▸ DIRECTIONS
Restate the entries below exactly. Images are not part of the copy.

Stored records
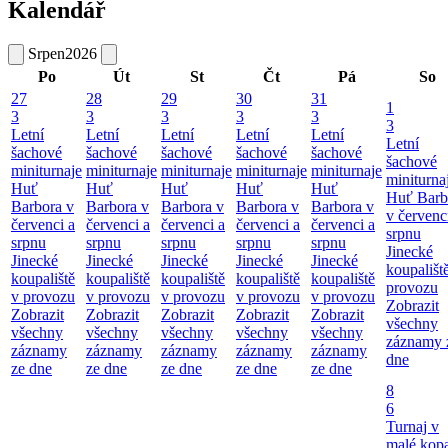
Kalendář
Srpen
2026
Po
Út
St
Čt
Pá
So
27
28
29
30
31
1
3
3
3
3
3
3
Letní
Letní
Letní
Letní
Letní
Letní
šachové
šachové
šachové
šachové
šachové
šachové
miniturnaje
miniturnaje
miniturnaje
miniturnaje
miniturnaje
miniturna
Huť
Huť
Huť
Huť
Huť
Huť Barb
Barbora v
Barbora v
Barbora v
Barbora v
Barbora v
v červenc
červenci a
červenci a
červenci a
červenci a
červenci a
srpnu
srpnu
srpnu
srpnu
srpnu
srpnu
Jinecké
Jinecké
Jinecké
Jinecké
Jinecké
Jinecké
koupališt
koupaliště
koupaliště
koupaliště
koupaliště
koupaliště
provozu
v provozu
v provozu
v provozu
v provozu
v provozu
Zobrazit
Zobrazit
Zobrazit
Zobrazit
Zobrazit
Zobrazit
všechny
všechny
všechny
všechny
všechny
všechny
záznamy 
záznamy
záznamy
záznamy
záznamy
záznamy
dne
ze dne
ze dne
ze dne
ze dne
ze dne
8
6
Turnaj v
malé kop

▸ ANSWER BELOW
Kalendář
Srpen
2026
Po
Út
St
Čt
Pá
So
27
28
29
30
31
1
3
3
3
3
3
3
Letní
Letní
Letní
Letní
Letní
Letní
šachové
šachové
šachové
šachové
šachové
šachové
miniturnaje
miniturnaje
miniturnaje
miniturnaje
miniturnaje
miniturna
Huť
Huť
Huť
Huť
Huť
Huť Barb
Barbora v
Barbora v
Barbora v
Barbora v
Barbora v
v červenc
červenci a
červenci a
červenci a
červenci a
červenci a
srpnu
srpnu
srpnu
srpnu
srpnu
srpnu
Jinecké
Jinecké
Jinecké
Jinecké
Jinecké
Jinecké
koupališt
koupaliště
koupaliště
koupaliště
koupaliště
koupaliště
provozu
v provozu
v provozu
v provozu
v provozu
v provozu
Zobrazit
Zobrazit
Zobrazit
Zobrazit
Zobrazit
Zobrazit
všechny
všechny
všechny
všechny
všechny
všechny
záznamy 
záznamy
záznamy
záznamy
záznamy
záznamy
dne
ze dne
ze dne
ze dne
ze dne
ze dne
8
6
Turnaj v
malé kop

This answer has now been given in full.